Durante il periodo fascista molti dei perseguitati, costretti a vivere in clandestinità, riuscivano a comprare al mercato nero Carte di Identità false, realizzate o su moduli autentici rubati presso gli uffici comunali, o appositamente stampati. Sul modulo veniva apposta la foto del clandestino e il timbro falsificato di Comuni solitamente del Sud d'Italia, in quanto quelle zone erano già state liberate dagli eserciti alleati e pertanto i documenti non potevano essere controllati.

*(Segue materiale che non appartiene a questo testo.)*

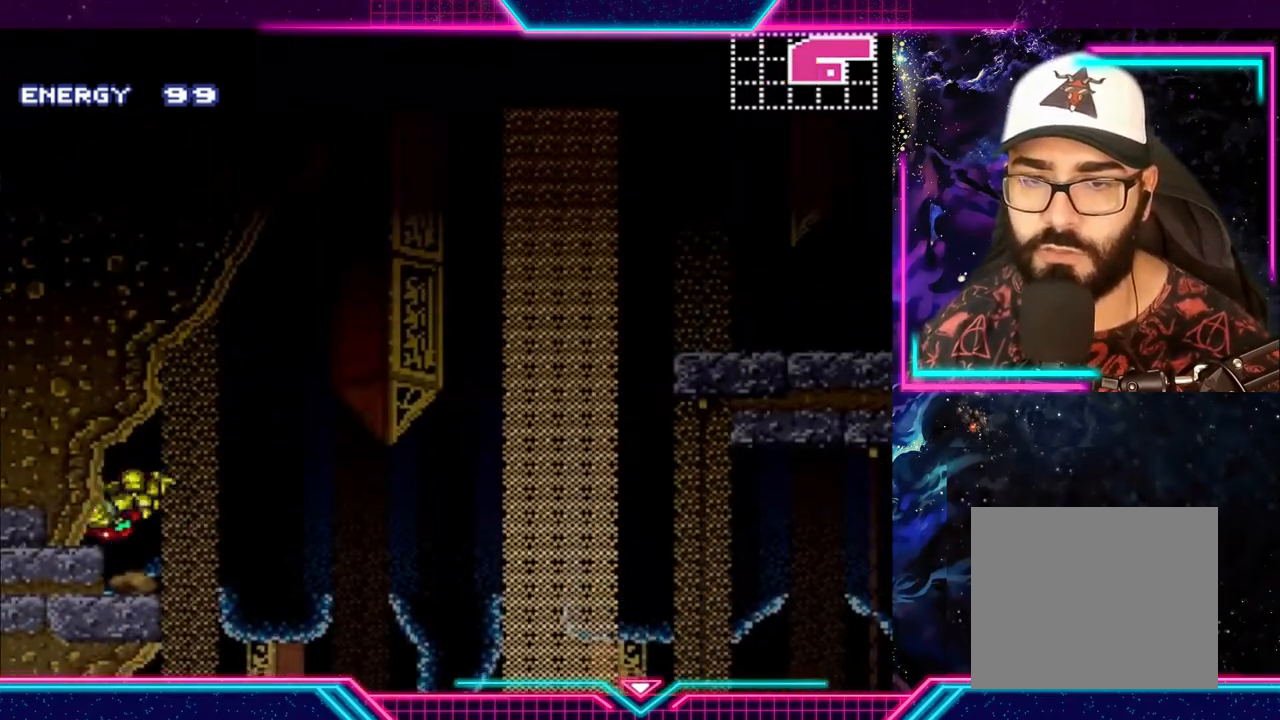
{"buttons": ["Y"], "left_stick": "right", "events": [[133, "left_stick", "center"], [400, "left_stick", "right"]]}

Su questi documenti venivano poi trascritti i falsi dati anagrafici del clandestino.
A Firenze, molte delle Carte di Identità false furono procurate da Gino Bartali che, nascondendole nella canna della bicicletta, le portava ad Assisi presso una stamperia clandestina e, una volta compilate, le recapitava a Firenze.

A seguito di ricerche condotte dalla pronipote dei coniugi Siebzehner proprio in occasione della posa delle Pietre d'Inciampo, è emerso che la moglie di Bartali, Adriana Bani, fosse impiegata presso l'Emporio “Duilio 48”, di proprietà del bisnonno Giuseppe. Con molta probabilità fu proprio lei a fornire i documenti falsi ma, ad oggi, resta solo una supposizione che non può essere confermata in quanto ormai scomparsa.
Purtroppo i documenti procurati si dimostrarono inutili per i coniugi Siebzehner che non li compilarono neppure: anziani e malati, erano ricoverati in una clinica dove furono arrestati, probabilmente per una delazione.